## REQUIRED ACTION A
Answer these questions using the Mad Men excerpt.
(i) Which episode closes with Hendrix's "If 6 Was 9"? Give its number and title.
(ii) On which album did the song first appear, and in what year?
(iii) Which 1969 film's soundtrack also made the song well remembered?
## REQUIRED ACTION B
Using the Mad Men excerpt, explain in one to three sentences why it calls Jimi Hendrix "the other sixties icon."
## REQUIRED ACTION C
Carry on the excerpt about music in Mad Men from the point where it stops.

___ EXCERPT ___

The use of music to create ominous imagery in Mad Men was also effectively employed in the final season’s Episode 7.3 (“Field Trip”), which used ending music from the other sixties icon of towering talent, soaring success, and early death: Jimi Hendrix, who died of a drug overdose the month before Joplin did the same. This episode closes with Hendrix’s raw and bluesy recording of “If 6 Was 9,” which appeared on the 1967 Jimi Hendrix Experience album Axis: Bold as Love, but is also well remembered for its appearance on the soundtrack of the 1969 countercultural film Easy Rider. Among other things, the song includes an in-your-face challenge to a “white collared conservative . . . businessman,” whose values Hendrix defiantly rejects in the song. This businessman, of course, could easily be Draper, though (given the ending of the series) the song could also be taken as an anticipation of either Draper’s own ultimate rejection of the materialist values that had driven his advertising career or of Draper’s response to Hendrix via his ultimate realization that the imagery and ideas of the counterculture could be conscripted for use in big bucks marketing campaigns.

___ SOURCE DATA ___

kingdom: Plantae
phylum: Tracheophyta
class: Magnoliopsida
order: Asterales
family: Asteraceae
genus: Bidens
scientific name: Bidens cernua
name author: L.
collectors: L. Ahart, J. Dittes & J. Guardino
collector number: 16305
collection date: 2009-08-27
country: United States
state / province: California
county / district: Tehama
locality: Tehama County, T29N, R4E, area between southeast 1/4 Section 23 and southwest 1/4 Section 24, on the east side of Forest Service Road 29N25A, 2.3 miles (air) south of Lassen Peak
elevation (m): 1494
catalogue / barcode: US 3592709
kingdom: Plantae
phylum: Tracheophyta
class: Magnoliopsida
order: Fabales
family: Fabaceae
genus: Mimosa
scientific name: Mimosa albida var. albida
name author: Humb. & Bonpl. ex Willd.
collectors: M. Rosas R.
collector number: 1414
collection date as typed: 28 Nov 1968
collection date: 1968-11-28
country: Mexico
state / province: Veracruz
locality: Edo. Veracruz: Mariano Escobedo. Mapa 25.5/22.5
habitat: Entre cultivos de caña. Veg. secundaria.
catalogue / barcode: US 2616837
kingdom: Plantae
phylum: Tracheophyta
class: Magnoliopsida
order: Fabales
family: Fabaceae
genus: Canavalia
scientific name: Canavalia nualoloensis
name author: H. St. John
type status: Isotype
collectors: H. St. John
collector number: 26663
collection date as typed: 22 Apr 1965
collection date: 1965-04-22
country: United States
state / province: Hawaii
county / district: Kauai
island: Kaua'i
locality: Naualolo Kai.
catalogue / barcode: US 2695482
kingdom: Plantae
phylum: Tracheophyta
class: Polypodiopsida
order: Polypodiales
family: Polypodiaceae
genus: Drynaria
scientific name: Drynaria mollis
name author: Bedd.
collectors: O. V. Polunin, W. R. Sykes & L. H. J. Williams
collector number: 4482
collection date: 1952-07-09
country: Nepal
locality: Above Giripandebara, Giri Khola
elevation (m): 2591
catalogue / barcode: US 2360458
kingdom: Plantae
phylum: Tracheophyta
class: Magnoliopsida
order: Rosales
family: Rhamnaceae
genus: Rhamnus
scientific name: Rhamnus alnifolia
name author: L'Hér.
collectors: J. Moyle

___

## WRITTEN ANSWER A
(i) Episode 7.3, "Field Trip"
(ii) Axis: Bold as Love, 1967
(iii) Easy Rider

## WRITTEN ANSWER B
Like Janis Joplin, Hendrix combined towering talent, soaring success and an early death. He died of a drug overdose the month before Joplin died the same way.

## WRITTEN ANSWER C
“Field Trip,” incidentally, has some fine moments and includes major turning points in Mad Men, including Megan’s announcement to Don that their marriage is over and Don’s return to SC&P after a period of exile. This return, of course, is extremely problematic and seems to take place on terms that are designed to humiliate Draper and teach him, with his low-class background, not to be so arrogant and uppity at work. These terms, in fact, might be taken as the beginning of an arc that will lead to Draper’s sudden bolting from a business meeting, followed by his cross-country drive to California in apparent search of the kind of spiritual enlightenment that his career in capitalism can never bring him.